I am building a plugin for autodesk maya 2013 in c++. I have to solve a set of optimization problems as fast as i can. I am using open MP for this task. the problem is I don't have very much experience with parallel computing. I tried to use:
#pragma omp parallel for schedule (static)
on my for loops (without enough understanding of how it's supposed to work) and it worked very well for some of my code, but crashed another portion of my code.
Here is an example of a function that crashes because of the omp directive:
void PlanarizationConstraint::fillSparseMatrix(const Optimizer& opt, vector<T>& elements, double mu)
{
int size = 3;
#pragma omp parallel for schedule (static)
for(int i = 0; i < opt.FVIc.outerSize(); i++)
{
int index = 3*i;
Eigen::Matrix<double,3,3> Qxyz = Eigen::Matrix<double,3,3>::Zero();
for(SpMat::InnerIterator it(opt.FVIc,i); it; ++it)
{
int face = it.row();
for(int n = 0; n < size; n++)
{
Qxyz.row(n) += N(face,n)*N.row(face);
elements.push_back(T(index+n,offset+face,(1 - mu)*N(face,n)));
}
}
for(int n = 0; n < size; n++)
{
for(int k = 0; k < size; k++)
{
elements.push_back(T(index+n,index+k,(1-mu)*Qxyz(n,k)));
}
}
}
#pragma omp parallel for schedule (static)
for(int j = 0; j < opt.VFIc.outerSize(); j++)
{
elements.push_back(T(offset+j,offset+j,opt.fvi[j]));
for(SpMat::InnerIterator it(opt.VFIc,j); it; ++it)
{
int index = 3*it.row();
for(int n = 0; n < size; n++)
{
elements.push_back(T(offset+j,index+n,N(j,n)));
}
}
}
}
And here is an example of code that works very well with those directives (and is faster because of it)
Eigen::MatrixXd Optimizer::OptimizeLLGeneral()
{
ConstraintsManager manager;
SurfaceConstraint surface(1,true);
PlanarizationConstraint planarization(1,true,3^Nv,Nf);
manager.addConstraint(&surface);
manager.addConstraint(&planarization);
double mu = mu0;
for(int k = 0; k < iterations; k++)
{
#pragma omp parallel for schedule (static)
for(int j = 0; j < VFIc.outerSize(); j++)
{
manager.calcVariableMatrix(*this,j);
}
#pragma omp parallel for schedule (static)
for(int i = 0; i < FVIc.outerSize(); i++)
{
Eigen::MatrixXd A = Eigen::Matrix<double, 3, 3>::Zero();
Eigen::MatrixXd b = Eigen::Matrix<double, 1, 3>::Zero();
manager.addLocalMatrixComponent(*this,i,A,b,mu);
Eigen::VectorXd temp = b.transpose();
Q.row(i) = A.colPivHouseholderQr().solve(temp);
}
mu = r*mu;
}
return Q;
}
My question is what makes one function work so well with the omp directive and what makes the other function crash? what is the difference that makes the omp directive act differently?

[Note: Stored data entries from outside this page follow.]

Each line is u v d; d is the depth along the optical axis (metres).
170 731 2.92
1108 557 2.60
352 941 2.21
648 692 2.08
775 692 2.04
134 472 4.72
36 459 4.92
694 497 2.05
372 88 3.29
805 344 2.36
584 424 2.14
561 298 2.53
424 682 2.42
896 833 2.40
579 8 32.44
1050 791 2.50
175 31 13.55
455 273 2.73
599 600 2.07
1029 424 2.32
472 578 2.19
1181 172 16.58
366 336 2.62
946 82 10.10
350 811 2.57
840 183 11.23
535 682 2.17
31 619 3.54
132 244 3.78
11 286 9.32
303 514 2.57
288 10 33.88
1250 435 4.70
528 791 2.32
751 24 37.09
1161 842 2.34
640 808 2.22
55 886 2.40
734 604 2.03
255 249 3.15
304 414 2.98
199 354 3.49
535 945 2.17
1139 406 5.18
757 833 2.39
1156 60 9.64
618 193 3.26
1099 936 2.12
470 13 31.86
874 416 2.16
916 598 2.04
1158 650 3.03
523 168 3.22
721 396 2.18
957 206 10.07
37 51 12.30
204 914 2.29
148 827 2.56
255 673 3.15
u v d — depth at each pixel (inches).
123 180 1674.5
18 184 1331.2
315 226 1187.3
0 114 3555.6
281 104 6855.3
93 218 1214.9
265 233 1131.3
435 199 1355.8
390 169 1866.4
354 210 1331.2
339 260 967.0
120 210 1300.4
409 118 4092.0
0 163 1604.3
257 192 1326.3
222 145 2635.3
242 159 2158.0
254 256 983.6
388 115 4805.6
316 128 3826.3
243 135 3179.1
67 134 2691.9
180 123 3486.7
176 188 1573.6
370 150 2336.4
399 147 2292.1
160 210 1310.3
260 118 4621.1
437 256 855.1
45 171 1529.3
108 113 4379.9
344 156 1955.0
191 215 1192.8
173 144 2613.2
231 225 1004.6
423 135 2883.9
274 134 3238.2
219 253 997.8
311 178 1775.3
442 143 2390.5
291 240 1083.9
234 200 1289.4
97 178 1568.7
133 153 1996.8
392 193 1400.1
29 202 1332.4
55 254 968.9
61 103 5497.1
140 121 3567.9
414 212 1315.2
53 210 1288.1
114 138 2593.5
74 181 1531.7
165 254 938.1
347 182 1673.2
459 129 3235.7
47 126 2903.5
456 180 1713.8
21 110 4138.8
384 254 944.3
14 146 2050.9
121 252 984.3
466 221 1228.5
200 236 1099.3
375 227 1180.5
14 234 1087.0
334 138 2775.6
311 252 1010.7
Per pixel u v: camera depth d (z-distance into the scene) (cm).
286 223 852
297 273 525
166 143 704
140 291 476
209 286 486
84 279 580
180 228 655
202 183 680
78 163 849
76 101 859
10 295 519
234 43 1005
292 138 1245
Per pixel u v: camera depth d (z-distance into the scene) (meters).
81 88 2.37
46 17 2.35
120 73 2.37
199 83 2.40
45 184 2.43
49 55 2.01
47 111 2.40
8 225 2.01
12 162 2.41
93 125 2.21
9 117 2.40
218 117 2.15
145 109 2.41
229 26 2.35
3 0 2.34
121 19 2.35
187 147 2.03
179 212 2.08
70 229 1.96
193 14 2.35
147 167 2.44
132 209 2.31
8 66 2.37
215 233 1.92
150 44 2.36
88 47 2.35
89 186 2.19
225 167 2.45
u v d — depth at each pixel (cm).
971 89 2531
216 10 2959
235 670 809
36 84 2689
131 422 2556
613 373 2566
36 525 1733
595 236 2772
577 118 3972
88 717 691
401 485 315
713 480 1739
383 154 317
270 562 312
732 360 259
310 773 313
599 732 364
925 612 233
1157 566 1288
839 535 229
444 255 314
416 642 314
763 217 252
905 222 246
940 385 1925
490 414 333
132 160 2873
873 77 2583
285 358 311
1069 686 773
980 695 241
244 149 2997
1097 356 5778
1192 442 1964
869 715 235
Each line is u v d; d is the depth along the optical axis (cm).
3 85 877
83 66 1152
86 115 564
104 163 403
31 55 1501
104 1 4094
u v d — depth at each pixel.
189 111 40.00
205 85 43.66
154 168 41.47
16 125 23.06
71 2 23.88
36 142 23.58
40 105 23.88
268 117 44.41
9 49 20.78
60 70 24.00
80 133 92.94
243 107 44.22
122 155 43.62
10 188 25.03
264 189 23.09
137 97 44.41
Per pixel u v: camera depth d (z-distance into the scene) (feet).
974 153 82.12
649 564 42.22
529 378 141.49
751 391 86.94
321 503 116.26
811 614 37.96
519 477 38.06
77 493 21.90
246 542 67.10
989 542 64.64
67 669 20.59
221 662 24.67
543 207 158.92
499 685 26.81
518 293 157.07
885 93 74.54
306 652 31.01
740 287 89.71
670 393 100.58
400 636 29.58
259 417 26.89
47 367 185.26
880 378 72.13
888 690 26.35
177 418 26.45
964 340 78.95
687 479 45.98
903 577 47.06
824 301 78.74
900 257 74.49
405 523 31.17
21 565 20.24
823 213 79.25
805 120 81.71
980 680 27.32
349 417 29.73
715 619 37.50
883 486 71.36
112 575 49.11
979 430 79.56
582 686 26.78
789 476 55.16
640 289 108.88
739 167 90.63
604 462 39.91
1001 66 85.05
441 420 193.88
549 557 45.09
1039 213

Before using openmp, you pushed back some data to the vector elements one by one. However, with openmp, there will be several threads running the code in the for loop in parallel. When more than one thread are pushing back data to the vector elements at the same time, and when there's no code to ensure that one thread will not start pushing before another one finishes, problem will happen. That's why your code crashes.
To solve this problem, you could use local buff vectors. Each thread first push data to its private local buffer vector, then you can concatenate these buffer vectors together into a single vector.
You will notice that this method can not maintain the original order of the data elements in the vector elements. If you want to do that, you could calculate each expected index of the data element and assign the data to the right position directly.
update
OpenMP provides APIs to let you know how many threads you use and which thread you are using. See omp_get_max_threads() and omp_get_thread_num() for more info.